Models optimized for capacity and flexibility tend to arrive with less built-in security. It’s a design choice, and for many business use cases, it’s the right choice. But businesses must recognize that "capacity first" often means "second safety" and budget accordingly.
Where attacks are most successful
Cisco tested 102 distinct sub-threat categories. The top 15 achieved high success rates across all models, suggesting that targeted defensive measures could deliver disproportionate security improvements.

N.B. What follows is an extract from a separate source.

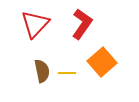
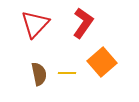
red L-shape: moved 1 px right, 1 px up
brown semicircle: moved 3 px left, 3 px down
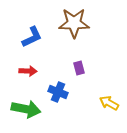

Figure 4: The 15 most vulnerable subthreat categories, ranked by average attack success rate. Malicious infrastructure operations topped the list at 38.8%, followed by gold smuggling (33.8%), network attack operations (32.5%) and investment fraud (31.2%). Source: Cisco AI Defense.
Figure 2: Attack success rates for 20 threat categories and all eight models. Malicious code generation shows consistently high rates (3.1% to 43.1%), while pattern extraction attempts show near zero success, except for Microsoft Phi-4. Source: Cisco AI Defense.
Security as a key to driving AI adoption
Sampath views security not as an obstacle but as the mechanism that enables adoption: "The way enterprise security leaders think about this question is: “I want to unleash the productivity of all my users. Everyone is clamoring to use these tools. But I need good security barriers because I don’t want to show up in a Wall Street Journal piece,’" he told VentureBeat.
Sampath continued, "If we have the ability to detect rapid injection attacks and block them, then I will be able to unlock and trigger the adoption of AI in a fundamentally different way."
What the defense needs
The study highlights six essential capabilities that businesses should prioritize:
-
Contextual guardrails that maintain state throughout conversations
-
Model-independent runtime protections
-
Continuous red-teaming targeting multi-turn strategies
-
Hardened system prompts designed to resist instruction overwriting
-
Comprehensive logging for forensic visibility
-
Threat-specific mitigations for the top 15 sub-threat categories identified in the research
The action window
Sampath warns against waiting: "Many people are in this waiting situation, waiting for AI to take hold. That’s not the right way to think about things. Every two weeks something dramatic happens that resets this framework. Choose a partner and start doubling down."
As the authors of the report conclude: "The 2-10x superiority of multi-turn attacks over single-turn attacks, model-specific weaknesses, and high-risk threat models require urgent action."
To repeat: one prompt is blocked, 10 prompts are passed. This equation won’t change until companies stop testing single-round defenses and start securing entire conversations.